Search code examples
rregressionquantilegamqgam

Why does mgcviz not use the proper scatterplot for fitted QGAMs?


As the title suggests, the normal scatterplot, along with the default GAM fitting for the data, should look like this:

#### Libraries ####
library(tidyverse)
library(mgcViz)
library(qgam)
library(quantreg)

#### Save Data as Tibble ####
data("barro")
tib <- as_tibble(MASS::mcycle)
tib

#### Inspect Scatterplot ####
tib %>% 
  ggplot(aes(x=times,
             y=accel))+
  geom_point(alpha=.4)+
  theme_classic()+
  geom_smooth(method = "gam",
              formula = y ~ s(x))+
  labs(x="Times",
       y="Acceleration",
       title = "Normal Fitted GAM")

enter image description here

Fitting the QGAM is straightforward from here:

#### Set Quants and Fit Multiple Quantile GAM ####
q <- c(.2,.5,.8)

fit <- mqgam(accel ~ s(times),
             data = tib, 
             q=q)

However, plotting each quantile plot shows that the plotting mechanism for QGAMs in the mgcViz package doesn't match the data points that should exist. Here I select just the .20 quantile fit to show what is happening and use mostly the same code as shown here.

#### Save QDO Objects ####
q2 <- qdo(fit,.2)

#### Grab Visual Data ####
pg2 <- getViz(q2)

#### Plot in MGCVIZ ####
final.plot <- plot(pg2, 
                   select = 1)
final.plot +
  l_fitLine(colour = "red") +
  l_rug(mapping = aes(x=x, 
                      y=y), 
        alpha = 0.8) +
  l_ciLine(mul = 5, 
           colour = "blue", 
           linetype = 2) + 
  l_points(shape = 19, 
           size = 1, 
           alpha = 0.1) + 
  theme_classic()

Here you can see that some values on the y-axis do not match where they should be on the original plot, circled here in green:

enter image description here

How can I fix this issue?


Solution

  • The points in the plots are partial residuals, not data. Residuals are defined with respect to a model; change the model and the partial residuals will change. As you are fitting a lower tail quantile, I'd expect some observations in the extreme of the opposite tail to be poorly fitted and hence have larger partial residual.

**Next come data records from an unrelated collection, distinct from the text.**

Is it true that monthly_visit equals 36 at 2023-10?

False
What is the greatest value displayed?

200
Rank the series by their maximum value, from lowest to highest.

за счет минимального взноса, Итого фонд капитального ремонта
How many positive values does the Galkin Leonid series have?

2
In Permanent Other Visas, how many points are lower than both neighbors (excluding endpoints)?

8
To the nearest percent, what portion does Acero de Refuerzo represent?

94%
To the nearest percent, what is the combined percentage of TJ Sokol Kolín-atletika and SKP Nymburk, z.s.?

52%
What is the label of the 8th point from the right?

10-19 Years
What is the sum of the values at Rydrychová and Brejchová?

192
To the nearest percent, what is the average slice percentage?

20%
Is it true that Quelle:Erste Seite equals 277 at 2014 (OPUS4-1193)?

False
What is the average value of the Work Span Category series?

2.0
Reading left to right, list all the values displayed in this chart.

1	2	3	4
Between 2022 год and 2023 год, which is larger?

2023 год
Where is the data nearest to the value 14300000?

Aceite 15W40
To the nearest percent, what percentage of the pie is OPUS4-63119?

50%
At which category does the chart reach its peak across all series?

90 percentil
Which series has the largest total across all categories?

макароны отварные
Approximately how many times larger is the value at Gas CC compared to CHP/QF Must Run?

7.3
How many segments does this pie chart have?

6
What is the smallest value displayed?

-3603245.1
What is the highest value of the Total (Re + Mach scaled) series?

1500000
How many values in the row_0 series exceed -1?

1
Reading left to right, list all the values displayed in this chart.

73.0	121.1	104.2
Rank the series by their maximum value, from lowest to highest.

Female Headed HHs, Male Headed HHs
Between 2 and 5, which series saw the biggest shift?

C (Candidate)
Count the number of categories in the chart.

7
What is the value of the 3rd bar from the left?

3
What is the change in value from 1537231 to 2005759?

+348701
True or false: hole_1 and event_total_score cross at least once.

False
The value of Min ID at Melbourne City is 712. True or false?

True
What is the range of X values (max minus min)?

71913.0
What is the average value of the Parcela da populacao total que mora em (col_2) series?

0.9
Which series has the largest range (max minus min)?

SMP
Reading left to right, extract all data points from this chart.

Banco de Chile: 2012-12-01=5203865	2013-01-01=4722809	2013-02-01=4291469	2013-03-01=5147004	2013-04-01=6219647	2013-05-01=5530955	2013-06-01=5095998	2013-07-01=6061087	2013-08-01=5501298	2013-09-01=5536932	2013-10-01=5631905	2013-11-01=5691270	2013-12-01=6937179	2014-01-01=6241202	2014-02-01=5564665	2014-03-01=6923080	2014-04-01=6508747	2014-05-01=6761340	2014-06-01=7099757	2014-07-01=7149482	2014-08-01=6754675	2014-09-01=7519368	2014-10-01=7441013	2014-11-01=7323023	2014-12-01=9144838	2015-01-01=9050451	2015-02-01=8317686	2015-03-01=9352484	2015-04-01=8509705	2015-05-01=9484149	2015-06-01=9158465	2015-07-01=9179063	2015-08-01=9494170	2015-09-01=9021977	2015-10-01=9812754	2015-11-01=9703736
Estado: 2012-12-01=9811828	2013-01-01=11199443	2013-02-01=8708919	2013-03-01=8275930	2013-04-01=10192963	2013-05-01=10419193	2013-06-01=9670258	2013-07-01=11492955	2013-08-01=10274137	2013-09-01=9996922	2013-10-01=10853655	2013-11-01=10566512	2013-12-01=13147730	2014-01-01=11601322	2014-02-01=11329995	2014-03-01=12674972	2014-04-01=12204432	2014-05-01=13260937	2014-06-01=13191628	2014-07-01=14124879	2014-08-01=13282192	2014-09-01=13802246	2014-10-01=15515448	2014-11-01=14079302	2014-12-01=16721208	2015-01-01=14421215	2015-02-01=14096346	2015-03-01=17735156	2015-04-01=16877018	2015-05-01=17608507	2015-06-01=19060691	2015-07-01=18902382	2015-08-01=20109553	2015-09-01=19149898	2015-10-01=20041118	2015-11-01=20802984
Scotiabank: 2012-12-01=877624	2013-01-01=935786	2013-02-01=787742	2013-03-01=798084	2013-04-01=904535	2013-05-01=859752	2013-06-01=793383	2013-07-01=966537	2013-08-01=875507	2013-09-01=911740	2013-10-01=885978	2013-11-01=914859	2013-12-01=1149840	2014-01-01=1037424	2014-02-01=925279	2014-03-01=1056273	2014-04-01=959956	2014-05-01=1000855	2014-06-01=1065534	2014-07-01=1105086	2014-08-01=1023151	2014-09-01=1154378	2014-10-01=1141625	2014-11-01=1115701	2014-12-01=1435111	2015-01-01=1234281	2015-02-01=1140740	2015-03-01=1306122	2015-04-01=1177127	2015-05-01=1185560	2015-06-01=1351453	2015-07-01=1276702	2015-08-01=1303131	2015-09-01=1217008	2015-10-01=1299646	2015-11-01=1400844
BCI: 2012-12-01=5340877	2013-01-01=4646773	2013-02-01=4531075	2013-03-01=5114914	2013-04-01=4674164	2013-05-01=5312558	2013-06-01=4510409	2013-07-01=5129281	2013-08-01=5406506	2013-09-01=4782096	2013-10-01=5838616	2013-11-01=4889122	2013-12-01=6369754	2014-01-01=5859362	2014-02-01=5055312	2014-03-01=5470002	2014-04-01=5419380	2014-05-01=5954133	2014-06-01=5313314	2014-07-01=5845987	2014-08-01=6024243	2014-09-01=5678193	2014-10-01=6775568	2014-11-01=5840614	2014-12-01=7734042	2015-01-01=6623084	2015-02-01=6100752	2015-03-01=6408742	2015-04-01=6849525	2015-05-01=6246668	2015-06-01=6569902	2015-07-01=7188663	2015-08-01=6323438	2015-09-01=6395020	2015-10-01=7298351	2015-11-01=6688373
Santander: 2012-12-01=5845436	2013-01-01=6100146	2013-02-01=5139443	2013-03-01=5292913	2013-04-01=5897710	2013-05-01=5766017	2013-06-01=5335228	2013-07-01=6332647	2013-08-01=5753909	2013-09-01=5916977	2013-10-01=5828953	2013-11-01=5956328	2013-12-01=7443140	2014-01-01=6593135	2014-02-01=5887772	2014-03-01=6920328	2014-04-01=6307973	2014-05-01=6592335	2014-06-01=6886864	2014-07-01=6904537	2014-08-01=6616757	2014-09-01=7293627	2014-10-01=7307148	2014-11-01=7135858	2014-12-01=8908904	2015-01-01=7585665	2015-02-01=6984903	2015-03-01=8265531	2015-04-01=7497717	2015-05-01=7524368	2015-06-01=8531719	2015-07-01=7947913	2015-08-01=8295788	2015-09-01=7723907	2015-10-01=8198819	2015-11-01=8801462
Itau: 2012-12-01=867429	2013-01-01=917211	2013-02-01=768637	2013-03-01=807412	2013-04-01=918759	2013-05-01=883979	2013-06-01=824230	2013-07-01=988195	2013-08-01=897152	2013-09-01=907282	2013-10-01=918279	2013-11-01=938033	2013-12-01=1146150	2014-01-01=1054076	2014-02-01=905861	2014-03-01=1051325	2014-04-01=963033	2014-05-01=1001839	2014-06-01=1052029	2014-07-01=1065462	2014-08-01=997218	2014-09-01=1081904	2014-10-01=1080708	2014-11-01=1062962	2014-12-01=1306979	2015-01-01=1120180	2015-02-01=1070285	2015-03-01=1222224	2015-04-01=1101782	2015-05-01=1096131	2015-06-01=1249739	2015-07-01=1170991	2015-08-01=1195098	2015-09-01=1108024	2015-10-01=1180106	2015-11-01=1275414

    Note that the large partial residuals you circle in green (one circle doesn't contain a residual point, so not sure what's going on there?) are where the data has high variance and hence the data are more dispersed. As such I would expect larger partial residuals here as there are more extreme observations with respect to the opposite tail of the distribution that you are modelling.